Tuesday, October 13, 2009

libferris 1.4.x - Nepomuk!

So finally RDF handling is done using Soprano (The core of KDE4's nepomuk RDF library). Initially, ferris defaults to using redland in-process for RDF, so the code paths are very similar to what 1.3.x of libferris was using.

But the huge gain is that you can use the nepomukserver or the sesame2 soprano backends if you like. I'd also dearly love to write my own soprano backend, and am bashing out a design for it, but that's a story for another post.

I've run some initial benchmarks, and because much of the speed dependant code paths hit triples directly, giving S+P and looking up Object I suspect I'm not hitting the main benchmarked paths. For example, I've found that some SPARQL queries that perform set based S+P->O lookups run much faster on the sesame2 soprano backend.

Now if only OBS would hurry up, I'd have Fedora 11 packages of ferris 1.4.x available... but in the meantime, the steaming source tarball is on sf.

Thursday, October 8, 2009

User overlay virtual softlinks

This was introduced in libferris 1.3.8, The feature lets you have libferris create virtual softlinks for you when a directory is read. Overlay links are setup in the config file ~/.ferris/user-overlay-links.xml. The file sets up regex matches, when the regex is matched to a directory, a virtual link is created to a target location. The target location must actually exist at the moment, no dangling links are permitted. There is an example XML file in the dot-files subdirectory of the tarball.
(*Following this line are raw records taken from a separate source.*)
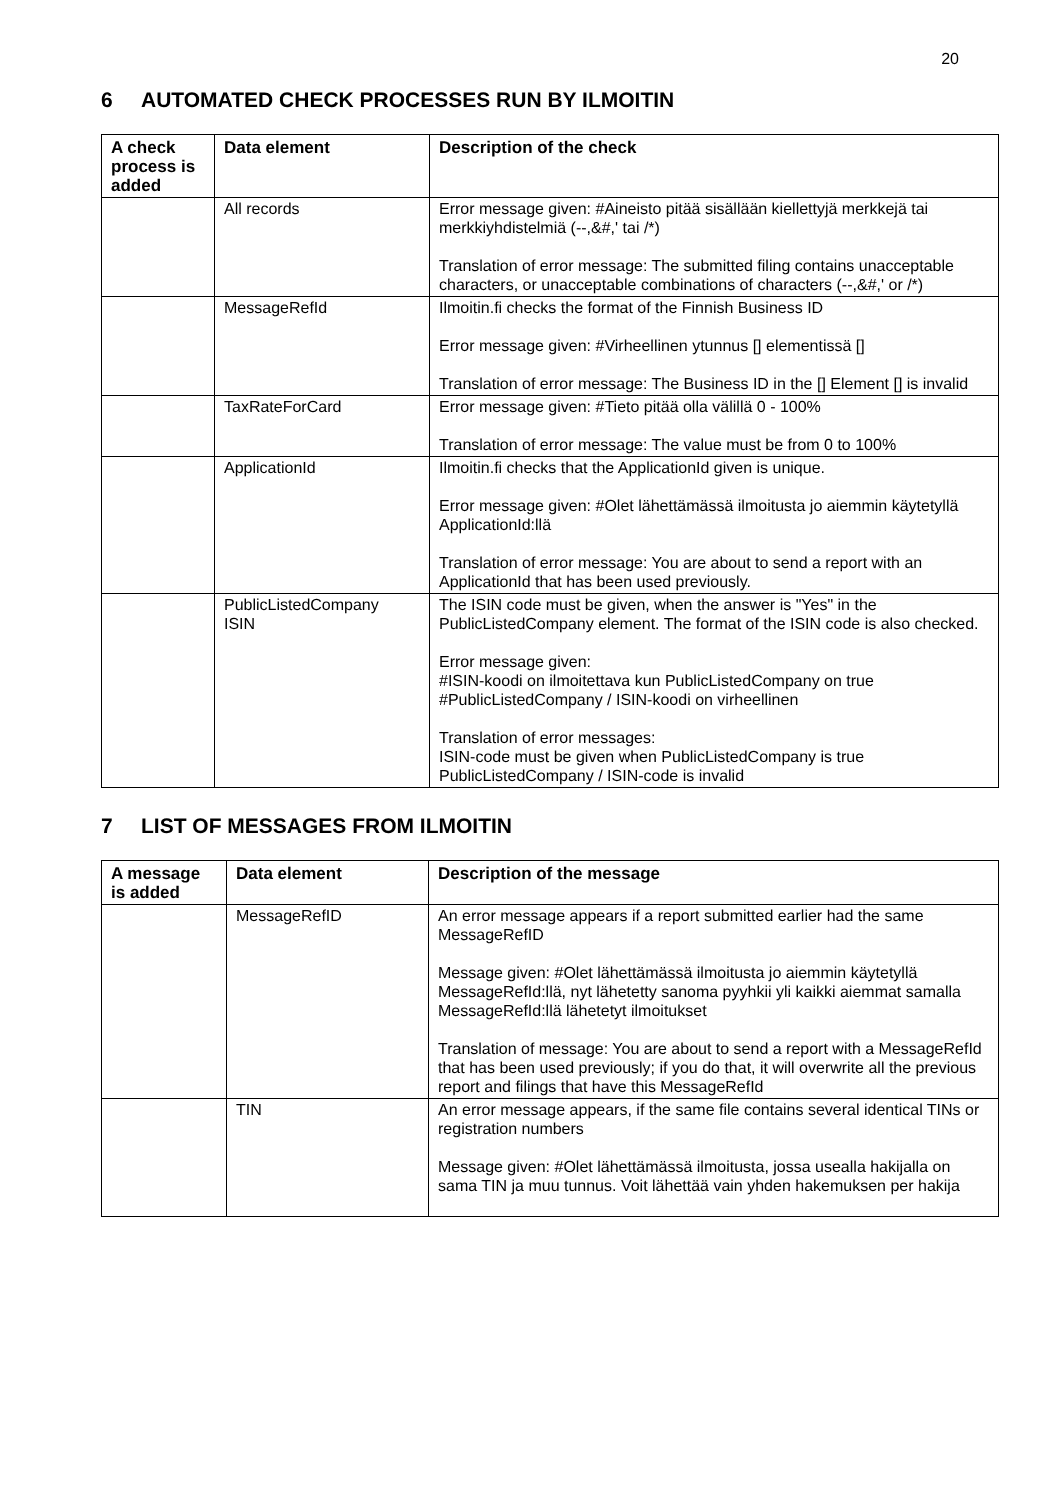20
6 AUTOMATED CHECK PROCESSES RUN BY ILMOITIN
| A check process is added | Data element | Description of the check |
| --- | --- | --- |
| | All records | Error message given: #Aineisto pitää sisällään kiellettyjä merkkejä tai merkkiyhdistelmiä (--,&#,' tai /*) Translation of error message: The submitted filing contains unacceptable characters, or unacceptable combinations of characters (--,&#,' or /*) |
| | MessageRefId | Ilmoitin.fi checks the format of the Finnish Business ID Error message given: #Virheellinen ytunnus [] elementissä [] Translation of error message: The Business ID in the [] Element [] is invalid |
| | TaxRateForCard | Error message given: #Tieto pitää olla välillä 0 - 100% Translation of error message: The value must be from 0 to 100% |
| | ApplicationId | Ilmoitin.fi checks that the ApplicationId given is unique. Error message given: #Olet lähettämässä ilmoitusta jo aiemmin käytetyllä ApplicationId:llä Translation of error message: You are about to send a report with an ApplicationId that has been used previously. |
| | PublicListedCompany ISIN | The ISIN code must be given, when the answer is "Yes" in the PublicListedCompany element. The format of the ISIN code is also checked. Error message given: #ISIN-koodi on ilmoitettava kun PublicListedCompany on true #PublicListedCompany / ISIN-koodi on virheellinen Translation of error messages: ISIN-code must be given when PublicListedCompany is true PublicListedCompany / ISIN-code is invalid |
7 LIST OF MESSAGES FROM ILMOITIN
| A message is added | Data element | Description of the message |
| --- | --- | --- |
| | MessageRefID | An error message appears if a report submitted earlier had the same MessageRefID Message given: #Olet lähettämässä ilmoitusta jo aiemmin käytetyllä MessageRefId:llä, nyt lähetetty sanoma pyyhkii yli kaikki aiemmat samalla MessageRefId:llä lähetetyt ilmoitukset Translation of message: You are about to send a report with a MessageRefId that has been used previously; if you do that, it will overwrite all the previous report and filings that have this MessageRefId |
| | TIN | An error message appears, if the same file contains several identical TINs or registration numbers Message given: #Olet lähettämässä ilmoitusta, jossa usealla hakijalla on sama TIN ja muu tunnus. Voit lähettää vain yhden hakemuksen per hakija |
For the gphoto:// filesystem I have this which creates the link G7 -> Canon PowerShot G7 (PTP mode) in the root of the gphoto:// filesystem.


<user-overlay-links>
  <link-by-regex>
    <vlink>
        <match>^gphoto:[/]+$</match>
        <target>Canon PowerShot G7 (PTP mode)</target>
        <link-name>G7</link-name>
    </vlink>
...

If the camera as a stable subdirectory that new images are written too, then a link right into that can be made in the root, "latest" takes me right to the images subsubdirectory.


...
    <vlink>
        <match>^gphoto:[/]+$</match>
        <target>gphoto://G7/store_00010001/DCIM/102CANON</target>
        <link-name>latest</link-name>
    </vlink>
...

It seemed like a good idea to abstract this out of any specific filesystem like upnp and gphoto so virtual links can be made anywhere. In particular, for upnp a/v devices sometimes the server likes to use an insanely long name for itself, with virtual soft links, the client machine can give the server a nice short name of it's choosing.